As traveling comes to a grinding halt to slow the pandemic, the hospitality industry is trying to weather the storm with massive layoffs and sweeping closures. The latest company to feel the sting of COVID-19 is Airbnb-backed boutique hotel Lyric, which announced a second round of staff cuts to The Real Deal on Wednesday.
“[We have] made the difficult decision to reduce our operations,” CEO Andrew Kitchell told TRD. “We know this is a very unsettling time for everyone, and our hearts go out to all of those affected by these unprecedented circumstances.”
A Lyric spokesperson confirmed on Wednesday that it laid off “the majority” of its 100-person staff headquartered in San Francisco, as the coronavirus has led to a slowdown in travel and bookings. The spokesperson also revealed 80 percent of hotel staff’s jobs are on the line if the “macroeconomic environment doesn’t change” by May.

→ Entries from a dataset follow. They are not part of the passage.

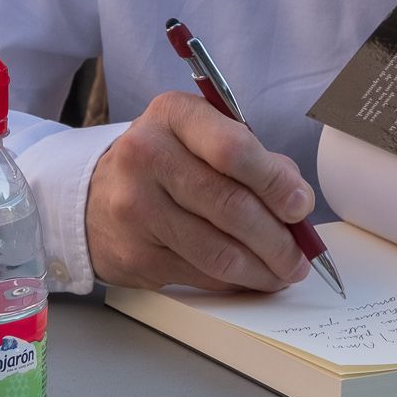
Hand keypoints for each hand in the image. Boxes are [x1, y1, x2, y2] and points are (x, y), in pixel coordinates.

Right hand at [84, 91, 314, 291]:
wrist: (95, 197)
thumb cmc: (166, 162)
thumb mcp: (203, 137)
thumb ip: (255, 159)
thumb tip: (297, 201)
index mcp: (172, 115)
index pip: (233, 148)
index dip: (275, 182)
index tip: (300, 206)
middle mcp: (146, 156)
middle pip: (230, 205)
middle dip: (278, 238)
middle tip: (301, 255)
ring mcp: (136, 208)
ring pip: (219, 251)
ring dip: (263, 268)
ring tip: (285, 271)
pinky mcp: (135, 254)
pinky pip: (202, 274)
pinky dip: (236, 281)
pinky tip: (252, 276)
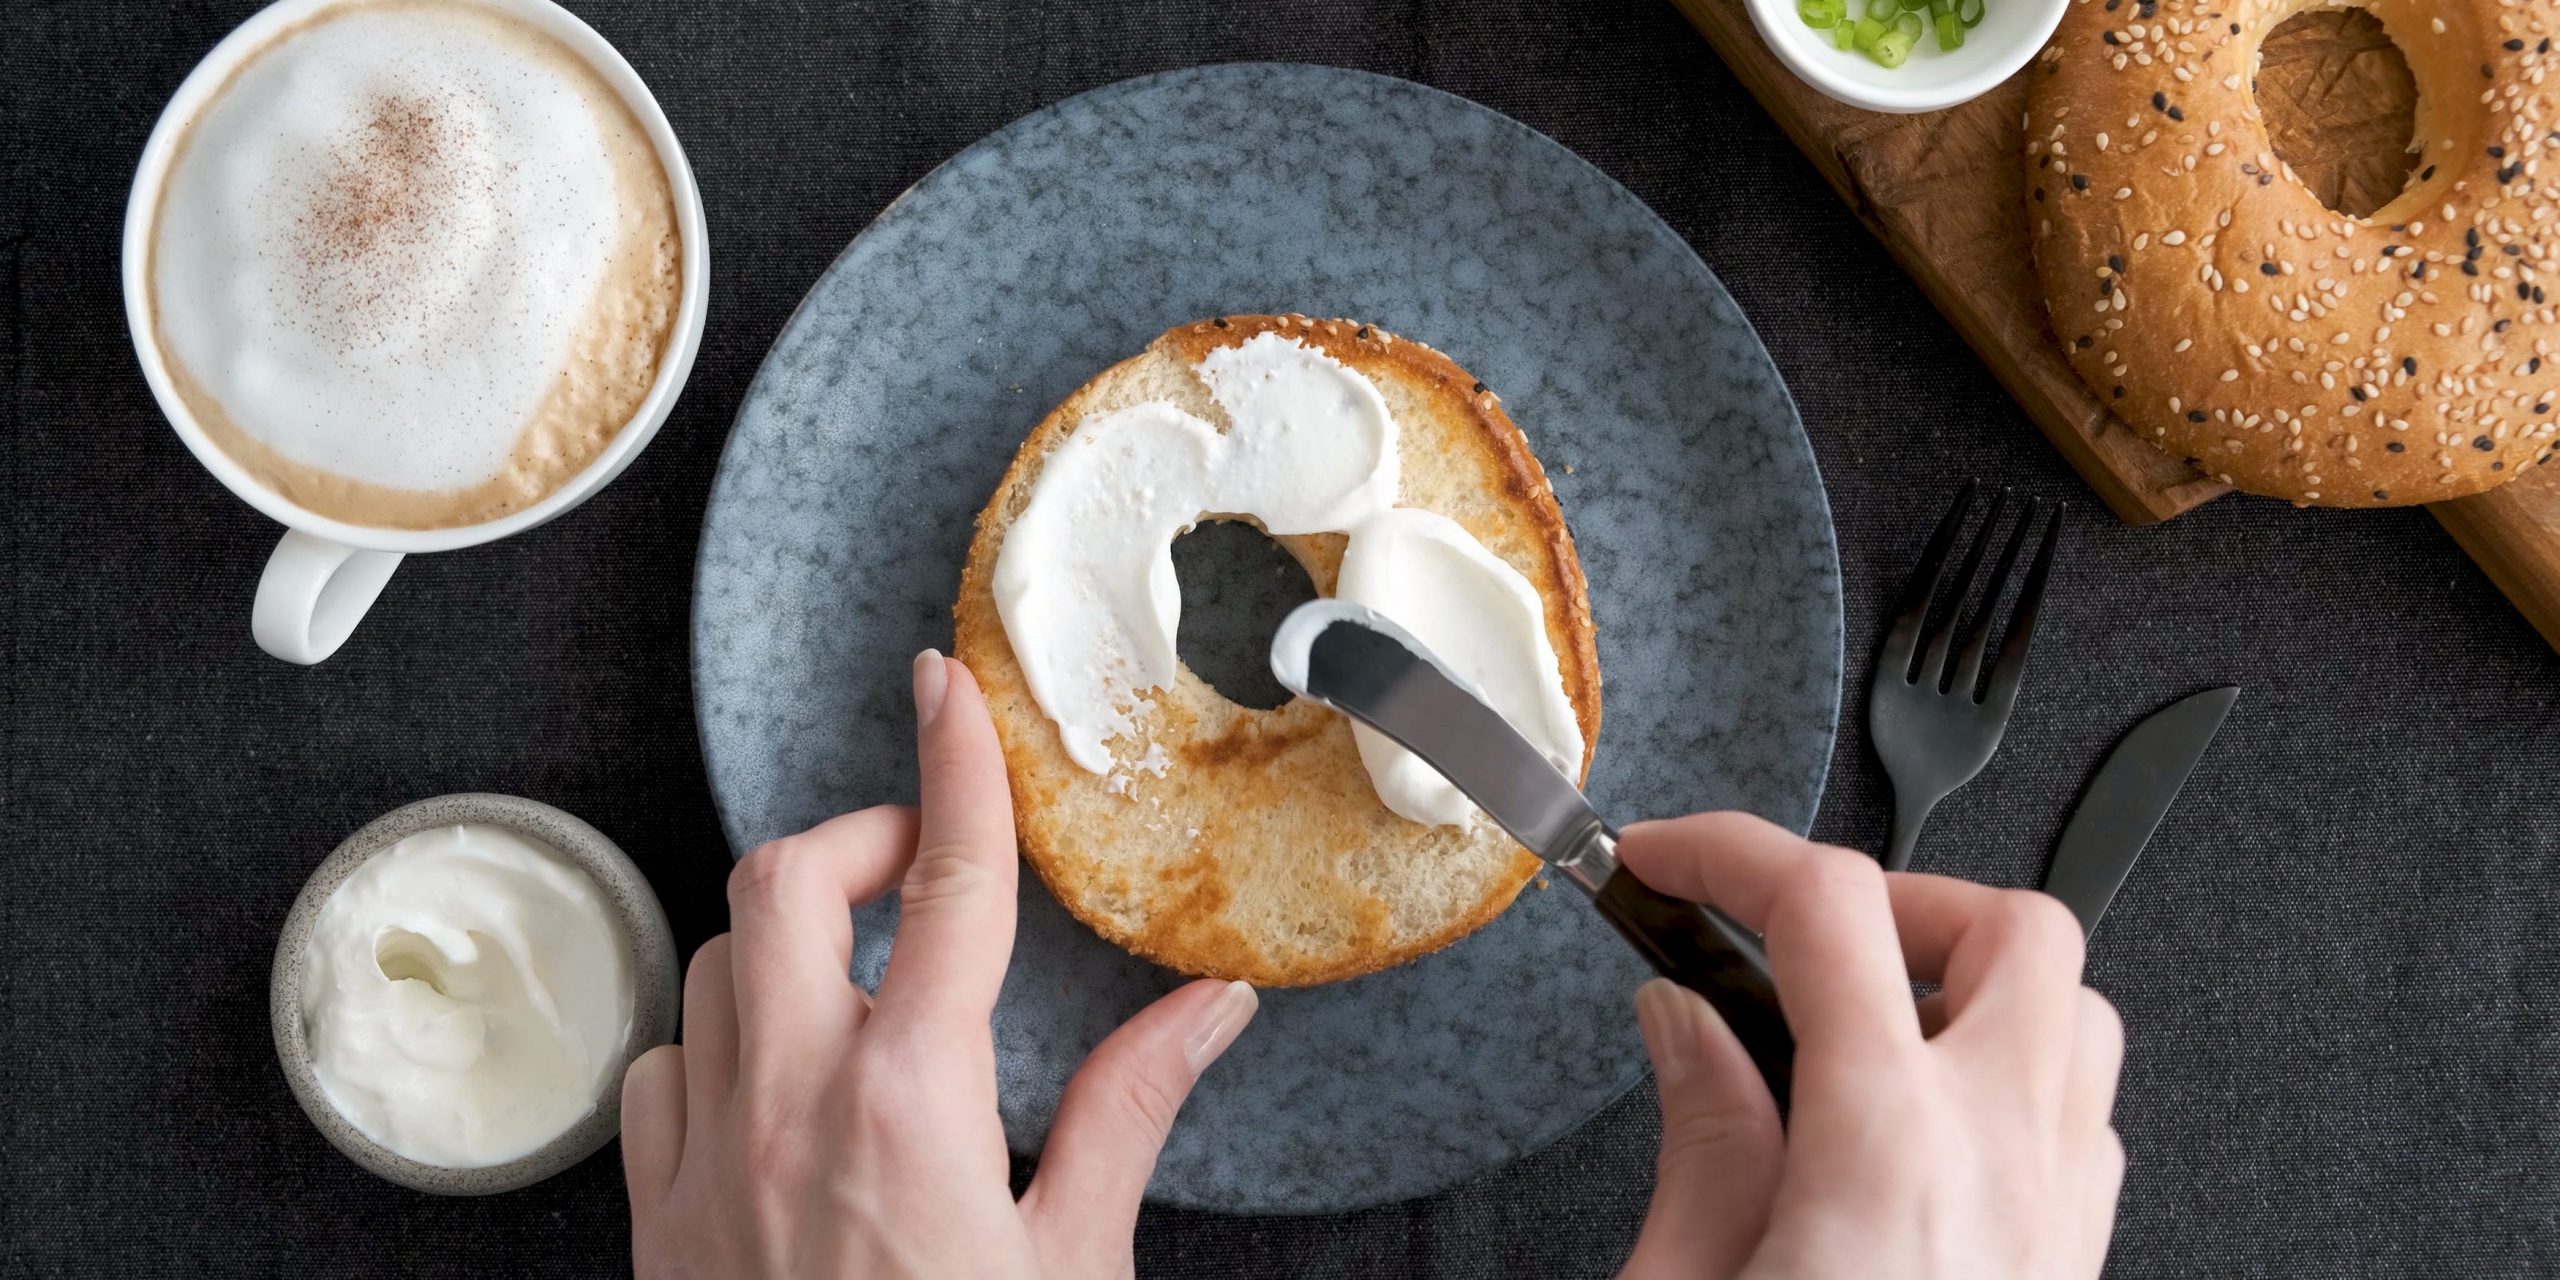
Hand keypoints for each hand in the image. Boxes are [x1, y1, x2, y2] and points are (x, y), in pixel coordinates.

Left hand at [620, 651, 1259, 1278]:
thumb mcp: (1075, 1259)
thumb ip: (1132, 1113)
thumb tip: (1210, 1007)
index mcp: (912, 1100)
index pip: (948, 883)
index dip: (952, 762)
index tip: (945, 685)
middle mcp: (788, 1103)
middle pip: (789, 880)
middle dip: (861, 839)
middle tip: (926, 871)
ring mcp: (703, 1156)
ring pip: (715, 962)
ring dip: (789, 936)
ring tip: (864, 974)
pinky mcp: (652, 1215)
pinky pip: (656, 1065)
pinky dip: (714, 1034)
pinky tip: (771, 1074)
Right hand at [1616, 813, 2123, 1279]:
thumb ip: (1700, 1140)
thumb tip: (1685, 1021)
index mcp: (1888, 1143)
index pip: (1826, 907)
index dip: (1727, 852)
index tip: (1665, 860)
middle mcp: (2002, 1155)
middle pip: (2006, 923)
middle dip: (1891, 899)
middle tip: (1792, 943)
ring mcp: (2060, 1206)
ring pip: (2071, 1009)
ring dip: (1969, 986)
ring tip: (1862, 1030)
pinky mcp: (2078, 1255)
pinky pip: (2081, 1112)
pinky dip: (2003, 1080)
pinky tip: (1919, 1127)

In addition to laying off staff, the company announced the majority of its 400 units in Chicago, Dallas, Houston, Miami, Minneapolis, New Orleans, Philadelphia, Pittsburgh, San Diego, and Washington D.C. are at risk of closing. Meanwhile, Lyric’s 132 units at 70 Pine Street in New York City will “remain online.”
Inman asked for specific details on the layoff and closure numbers, but Lyric’s spokesperson has yet to respond to the request.
As a result, all guests at Lyric’s soon-to-be-shuttered locations must check out before April 3. If a guest has a reservation scheduled anywhere between April 3-16, they can cancel for a full refund. For guests who decide to keep their reservation in one of Lyric’s open locations, they won’t have access to shared amenities such as the gym or pool.
However, it seems Lyric was already in trouble before the coronavirus tightened its grip on the hotel industry.
Founded in 2014 by Andrew Kitchell, Joe Fraiman, and Kyle Larson, Lyric is a boutique hotel that leases units from swanky apartment complexes and turns them into fully-furnished oases for travelers. The company has raised a total of $171.9 million since 2015, with Airbnb becoming the lead investor during its Series B funding round in early 2019.
As more competitors such as Stay Alfred and Domio have entered the field, Lyric has struggled to keep up. After failing to meet 2019 revenue goals, the company began restructuring and downsizing in February, which included canceling the leases for 200 of its 600 units, and slimming its markets from 14 to 10.
Lyric isn’t the only company to make critical cuts at this time — Hyatt announced today furloughs and pay cuts for its 55,000 staff members from April 1 to May 31. Marriott furloughed two-thirds of its corporate employees, and multiple hotels on the Vegas strip closed their doors.
However, help is on the way as the Senate passed a $2 trillion coronavirus stimulus package that offers $350 billion to small businesses and a $500 billion lending fund for industries, cities, and states.